#### Extract
Combining (15), (16) and (17), we have that with probability tending to 1,

$$\begin{aligned} \Vert {\mathbf{D}}_{{\varvec{\gamma }}*/{\varvec{\gamma }}}\Vert \le \frac{1}{{\lambda _n}/({p_n}\delta _n^2 {\tilde{C}})-1}<{1}/{C_0} \end{aligned}$$
(18)

for some constant \(C_0 > 1\) provided that \(\lambda _n/({p_n}\delta _n^2) \rightarrow \infty\).

It is worth noting that \(\Pr (\Vert {\mathbf{D}}_{{\varvec{\gamma }}*/{\varvec{\gamma }}}\Vert \rightarrow 0) \rightarrow 1\), as \(n \rightarrow \infty\). Furthermore, with probability tending to 1,

$$\begin{aligned} \Vert {\varvec{\gamma }}^*\Vert \le \Vert {\mathbf{D}}_{{\varvec{\gamma }}^*/{\varvec{\gamma }}}\Vert \max _{1\le j\le (p_n-{q})}|{\varvec{\gamma }}_j|\le \Vert {\mathbf{D}}_{{\varvec{\gamma }}^*/{\varvec{\gamma }}}\Vert \times \Vert {\varvec{\gamma }}\Vert \le \Vert {\varvec{\gamma }}\Vert /C_0. \end{aligned}$$

This proves part (a).

Next we prove part (b). First, it is easy to see from (17) and (18) that, as \(n \rightarrow \infty\),

$$\begin{aligned} \Pr \Big (\Vert {\varvec{\gamma }}^*\Vert \le \delta _n\sqrt{p_n/n} \Big ) \rightarrow 1. \end{aligned}$$
(19)

#### Entries supplied

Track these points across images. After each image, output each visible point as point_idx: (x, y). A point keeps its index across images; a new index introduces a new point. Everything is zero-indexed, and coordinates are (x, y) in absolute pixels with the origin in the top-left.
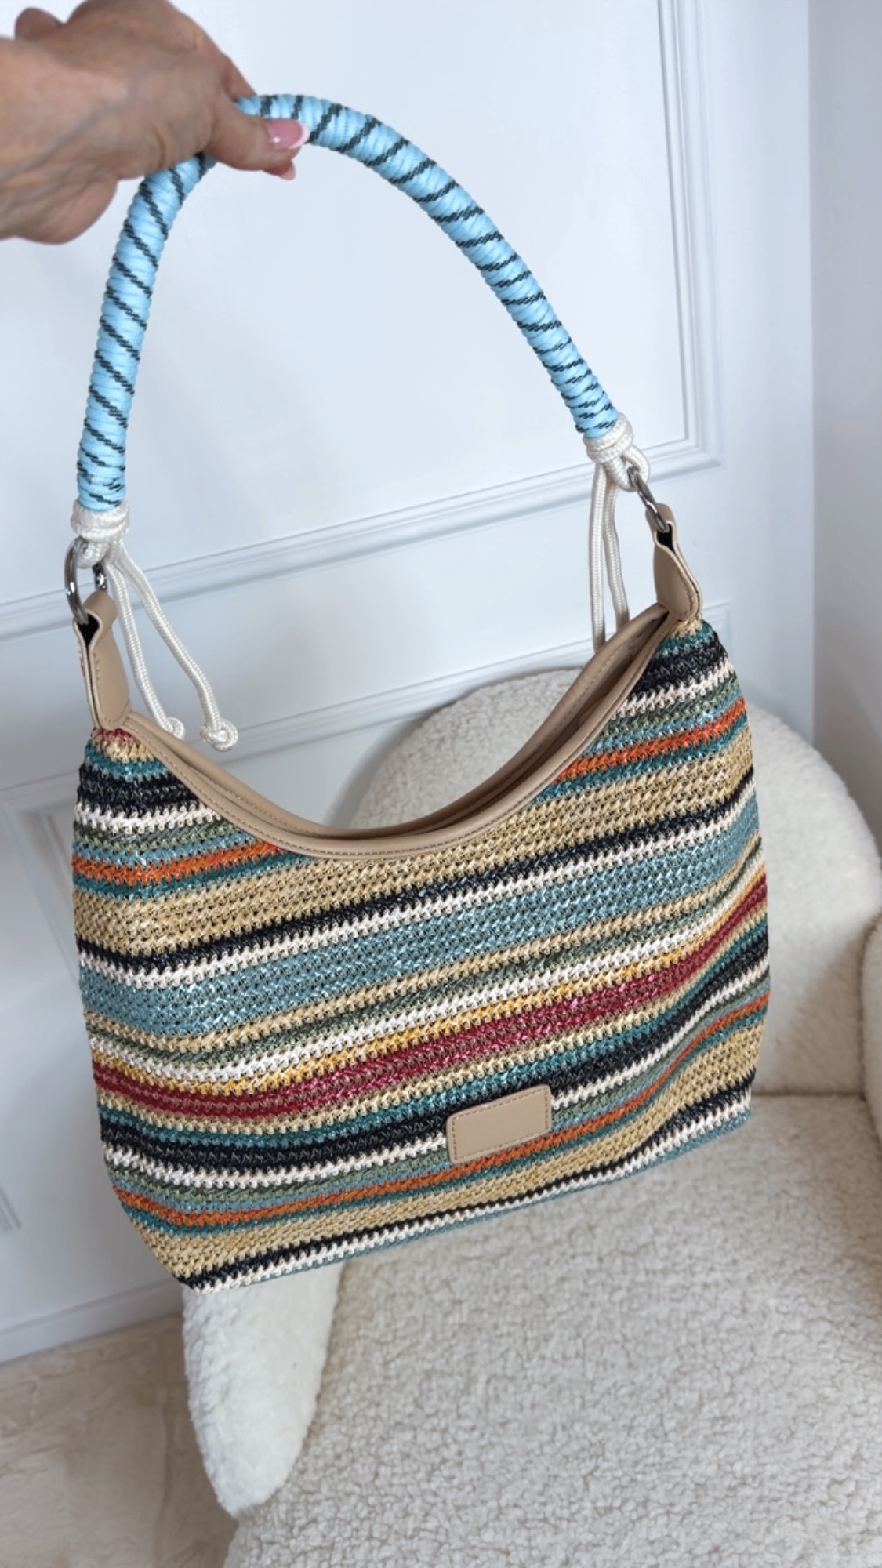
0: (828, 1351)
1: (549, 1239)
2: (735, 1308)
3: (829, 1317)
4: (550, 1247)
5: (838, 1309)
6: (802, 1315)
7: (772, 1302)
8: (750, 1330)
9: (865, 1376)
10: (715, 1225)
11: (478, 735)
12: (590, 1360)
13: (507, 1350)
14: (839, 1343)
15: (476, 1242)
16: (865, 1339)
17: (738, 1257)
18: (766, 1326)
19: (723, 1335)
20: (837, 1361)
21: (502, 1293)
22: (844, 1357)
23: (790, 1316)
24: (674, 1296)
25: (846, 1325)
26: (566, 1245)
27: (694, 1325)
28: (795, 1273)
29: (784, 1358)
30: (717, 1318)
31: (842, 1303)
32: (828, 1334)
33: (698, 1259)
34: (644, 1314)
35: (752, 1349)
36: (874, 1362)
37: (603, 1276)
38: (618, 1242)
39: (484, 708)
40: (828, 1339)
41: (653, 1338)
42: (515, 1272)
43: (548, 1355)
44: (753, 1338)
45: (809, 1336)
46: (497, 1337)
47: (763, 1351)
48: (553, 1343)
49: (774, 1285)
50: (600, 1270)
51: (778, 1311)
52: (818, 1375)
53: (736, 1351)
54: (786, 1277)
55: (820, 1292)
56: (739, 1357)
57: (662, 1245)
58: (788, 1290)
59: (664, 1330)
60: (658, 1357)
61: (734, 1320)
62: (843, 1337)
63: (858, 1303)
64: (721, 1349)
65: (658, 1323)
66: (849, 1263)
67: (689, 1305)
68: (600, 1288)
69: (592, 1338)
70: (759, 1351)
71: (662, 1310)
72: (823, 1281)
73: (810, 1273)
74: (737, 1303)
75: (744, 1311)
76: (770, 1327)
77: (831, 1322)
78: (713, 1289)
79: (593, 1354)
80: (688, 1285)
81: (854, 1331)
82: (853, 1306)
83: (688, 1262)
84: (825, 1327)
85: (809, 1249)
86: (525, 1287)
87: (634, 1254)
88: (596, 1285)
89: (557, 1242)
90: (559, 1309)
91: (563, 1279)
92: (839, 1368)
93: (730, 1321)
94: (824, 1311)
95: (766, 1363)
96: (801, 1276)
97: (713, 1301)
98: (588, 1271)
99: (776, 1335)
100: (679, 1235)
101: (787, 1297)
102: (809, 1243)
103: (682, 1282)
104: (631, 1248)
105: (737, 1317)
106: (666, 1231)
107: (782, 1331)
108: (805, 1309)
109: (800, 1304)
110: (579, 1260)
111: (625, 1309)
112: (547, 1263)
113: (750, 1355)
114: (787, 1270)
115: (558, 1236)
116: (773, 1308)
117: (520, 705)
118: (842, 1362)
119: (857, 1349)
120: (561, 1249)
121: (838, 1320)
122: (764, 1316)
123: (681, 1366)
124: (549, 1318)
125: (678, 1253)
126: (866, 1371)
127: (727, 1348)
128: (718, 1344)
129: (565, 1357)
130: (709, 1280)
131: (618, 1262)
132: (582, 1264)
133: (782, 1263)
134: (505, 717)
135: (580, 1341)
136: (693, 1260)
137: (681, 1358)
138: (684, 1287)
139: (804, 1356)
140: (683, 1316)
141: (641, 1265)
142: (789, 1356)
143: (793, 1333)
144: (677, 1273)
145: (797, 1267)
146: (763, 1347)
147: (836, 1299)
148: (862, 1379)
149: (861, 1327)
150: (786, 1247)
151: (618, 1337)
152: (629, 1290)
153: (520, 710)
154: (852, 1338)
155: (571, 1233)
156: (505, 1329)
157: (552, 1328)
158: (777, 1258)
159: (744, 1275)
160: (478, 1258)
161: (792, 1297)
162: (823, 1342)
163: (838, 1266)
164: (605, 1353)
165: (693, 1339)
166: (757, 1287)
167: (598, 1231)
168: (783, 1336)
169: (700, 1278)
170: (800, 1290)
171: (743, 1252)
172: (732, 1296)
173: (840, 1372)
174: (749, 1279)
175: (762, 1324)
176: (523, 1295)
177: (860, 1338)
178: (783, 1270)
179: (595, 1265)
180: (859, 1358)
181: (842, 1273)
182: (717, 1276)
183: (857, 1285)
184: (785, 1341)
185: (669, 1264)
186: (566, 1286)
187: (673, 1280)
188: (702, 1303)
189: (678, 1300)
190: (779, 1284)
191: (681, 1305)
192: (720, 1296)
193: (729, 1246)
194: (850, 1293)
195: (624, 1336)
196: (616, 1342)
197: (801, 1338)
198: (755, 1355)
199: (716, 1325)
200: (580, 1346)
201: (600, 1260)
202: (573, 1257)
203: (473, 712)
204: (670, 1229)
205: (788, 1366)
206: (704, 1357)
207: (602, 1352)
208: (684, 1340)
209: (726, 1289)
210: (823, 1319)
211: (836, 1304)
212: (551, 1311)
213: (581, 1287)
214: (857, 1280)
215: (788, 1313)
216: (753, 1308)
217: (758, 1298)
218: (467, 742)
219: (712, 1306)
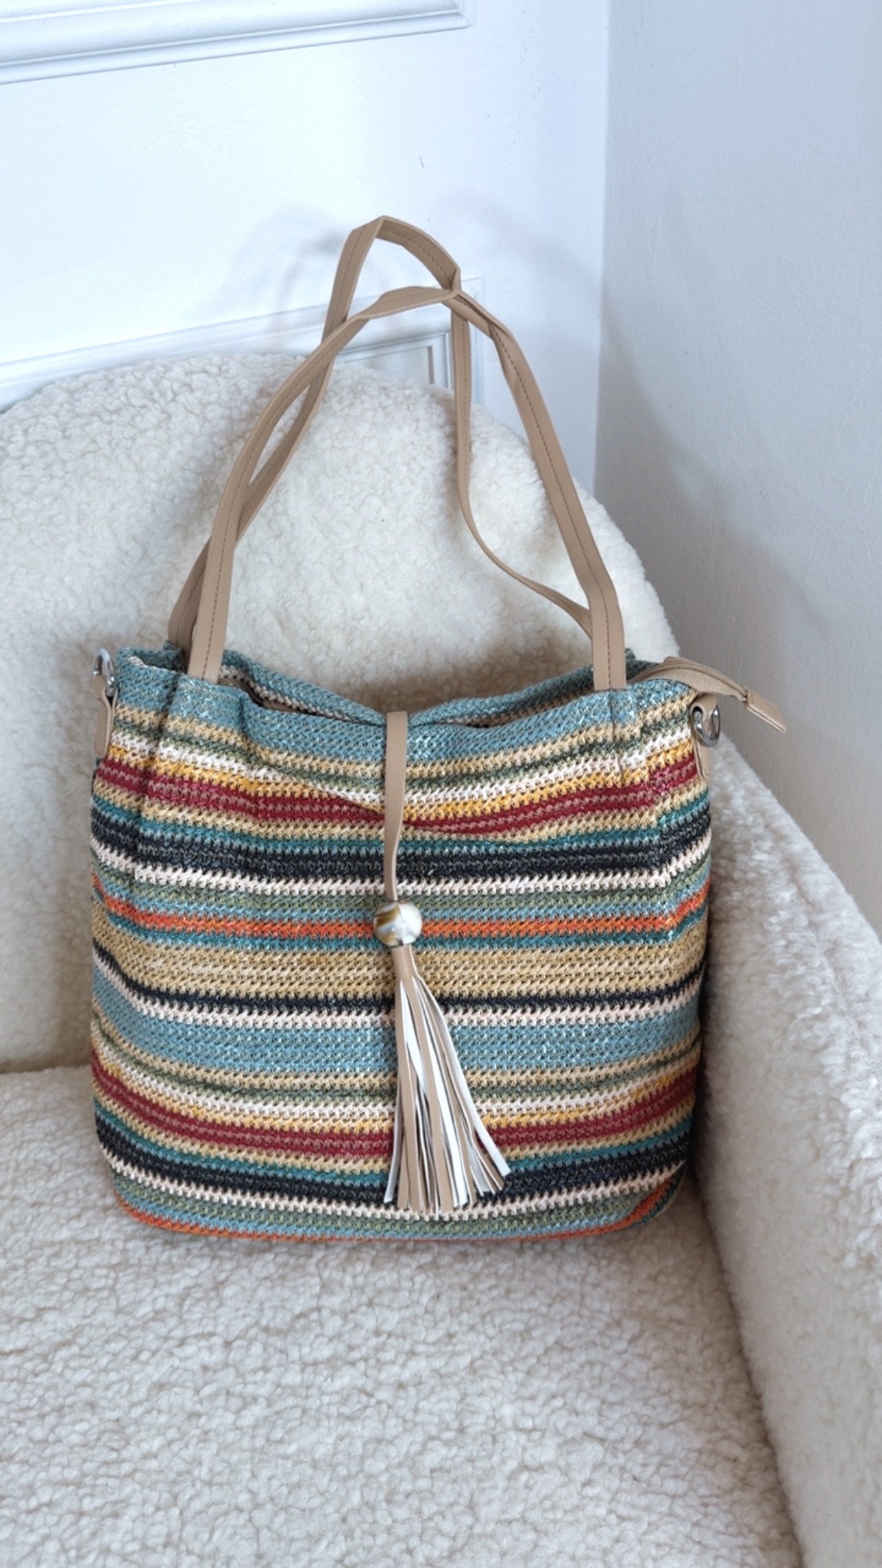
0: (597, 1499)
1: (145, 1310)
2: (448, 1429)
3: (600, 1431)
4: (144, 1326)
5: (615, 1415)
6: (558, 1433)
7: (508, 1411)
8: (469, 1469)
9: (658, 1546)
10: (421, 1267)
11: (43, 455)
12: (189, 1552)
13: (46, 1538)
14: (616, 1484)
15: (23, 1320)
16: (657, 1471)
17: (455, 1328)
18: (496, 1459)
19: (423, 1483)
20: (613, 1518)
21: (51, 1420)
22: (623, 1511)
23: (536, 1435)
24: (346, 1410)
25: (627, 1446)
26: (173, 1321)
27: (376, 1465)
28: (547, 1351)
29: (524, 1520)
30: (416, 1448)
31: (621, 1403)
32: (597, 1467)
33: (390, 1335)
34: (292, 1449)
35: (472, 1507)
36: (671, 1514)
37: (228, 1377)
38: (261, 1310)
39: (54, 408)
40: (597, 1476)
41: (304, 1497)
42: (79, 1377)
43: (115, 1546)
44: (474, 1484)
45: (565, 1473)
46: (29, 1512)
47: (489, 1511)
48: (125, 1523)
49: (512, 1378)
50: (226, 1365)
51: (518, 1429)
52: (581, 1551)
53: (442, 1514)
54: (533, 1361)
55: (587, 1384)
56: (448, 1526)
57: (333, 1313)
58: (536, 1384)
59: (323, 1481)
60: (309, 1536)
61: (443, 1451)
62: (623, 1469)
63: (646, 1402)
64: (419, 1512)
65: (315, 1465)
66: (631, 1326)
67: (369, 1427)
68: (221, 1401)
69: (197, 1505)
70: (483, 1512)
71: (321, 1440)
72: (591, 1363)
73: (571, 1350)
74: (448, 1417)
75: (461, 1430)
76: (503, 1462)
77: (602, 1441)
78: (412, 1391)
79: (196, 1537)
80: (370, 1386)
81: (640, 1457)
82: (638, 1407)
83: (373, 1341)
84: (593, 1452)
85: (570, 1305)
86: (92, 1406)
87: (281, 1333)
88: (213, 1397)
89: (158, 1315)
90: (145, 1447)
91: (161, 1386)
92: (616, 1533)
93: (436, 1455)
94: (591, 1421)
95: (492, 1536)
96: (556, 1358)
97: (409, 1416)
98: (205, 1368)
99: (511, 1477)
100: (362, 1290)
101: (532, 1398)
102: (571, 1294)
103: (360, 1382)
104: (281, 1320)
105: (447, 1443)
106: (342, 1285)
107: (524, 1467)
108: (561, 1420)
109: (553, 1412)
110: (190, 1350)
111: (259, 1442)
112: (135, 1358)
113: (468, 1520)
114: (535, 1346)
115: (161, 1303)
116: (509, 1422)
117: (116, 403)
118: (622, 1519)
119: (645, 1493)
120: (163, 1331)
121: (613, 1435)
122: (494, 1440)
123: (348, 1553)
124: (126, 1468)
125: (357, 1326)
126: (660, 1536)
127: (429, 1509)
128: (414, 1502)
129: (145, 1548)
130: (406, 1375)
131: (257, 1349)
132: (197, 1354)
133: (525, 1335)
134: (89, 423)
135: (175, 1512)
136: (384, 1337)
137: (349, 1535)
138: (363, 1391)
139: (559, 1515)
140: (358, 1448)
141: (294, 1354)
142: (534, 1516)
143: (540, 1468)
144: (353, 1364)
145: (551, 1340)
146: (490, 1502)
147: (612, 1398)
148: (654, 1552)
149: (651, 1448)
150: (533, 1304)
151: (243, 1499)
152: (270, 1404)
153: (117, 411)
154: (637, 1471)
155: (182, 1298)
156: (45, 1497)
157: (127, 1490)
158: (519, 1326)
159: (464, 1361)
160: (19, 1352)
161: (542, 1398)
162: (587, 1483)
163: (615, 1333)
164: (217, 1536)
165: (371, 1496)
166: (485, 1384)
167: (229, 1291)
168: (524, 1477)
169: (390, 1373)
170: (553, 1386)
171: (465, 1317)
172: (441, 1405)
173: (617, 1541)
174: (472, 1368)
175: (490, 1457)
176: (88, 1424)
177: (651, 1469)
178: (530, 1346)
179: (218, 1357)
180: (647, 1509)
181: (621, 1345)
182: (419, 1365)
183: (644, 1367)
184: (527, 1487)
185: (341, 1348)
186: (164, 1400)
187: (346, 1378)
188: (392, 1422)
189: (350, 1418)
190: (521, 1376)
191: (356, 1428)
192: (423, 1404)
193: (442, 1308)
194: (632, 1381)
195: (253, 1494)
196: (240, 1510)
197: (554, 1477)
198: (477, 1520)
199: (411, 1462)
200: (175, 1524)
201: (228, 1344)
202: (182, 1343)
203: (36, 416)
204: (348, 1280)
205: (531, 1536)
206: (389, 1530)
207: (213, 1531)
208: (356, 1499)
209: (432, 1391)
210: (588, 1435)
211: (611, 1404)
212: (132, 1452)
213: (188, 1399)
214: (644, 1357)
215: (534, 1429)
216: (477, 1424)
217: (485, 1405)
218: (24, 467)
219: (409, 1425)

#### Assigned task 1
Translate the sentence "Next we prove part (b)." from the proof into French.
#### Assigned task 2
In the proof, which three numbered results are combined to obtain the bound in (18)?
#### Assigned task 3
Pick up the proof after equation (19) and write the next step of the argument for part (b).

#### Task output 1
Nous démontrons ensuite la partie (b).

#### Task output 2
Results (15), (16) and (17).

#### Task output 3
Then, by (11), we have

$$\begin{aligned} \sup _{ {\varvec{\beta }} \in \mathbf{H}_n}\left\| {\varvec{\alpha }}^*- {\varvec{\beta }}_{01}+ \lambda _n \mathbf{A}_{11} {\mathbf{D}}_1( {\varvec{\alpha }}) {\varvec{\alpha }}^*/n +\lambda _n \mathbf{A}_{12} {\mathbf{D}}_2( {\varvec{\gamma }}){\varvec{\gamma }}^* /n \right\| =O_p(\sqrt{{p_n}/{n}}). \end{aligned}$$
(20)

Similar to (13), it is easily to verify that

$$\begin{aligned} \sup _{ {\varvec{\beta }}\in \mathbf{H}_n}\left\| \lambda _n \mathbf{A}_{11} {\mathbf{D}}_1( {\varvec{\alpha }}){\varvec{\alpha }}^*/n \right\| = o_p(\sqrt{{p_n}/{n}}). \end{aligned}$$
(21)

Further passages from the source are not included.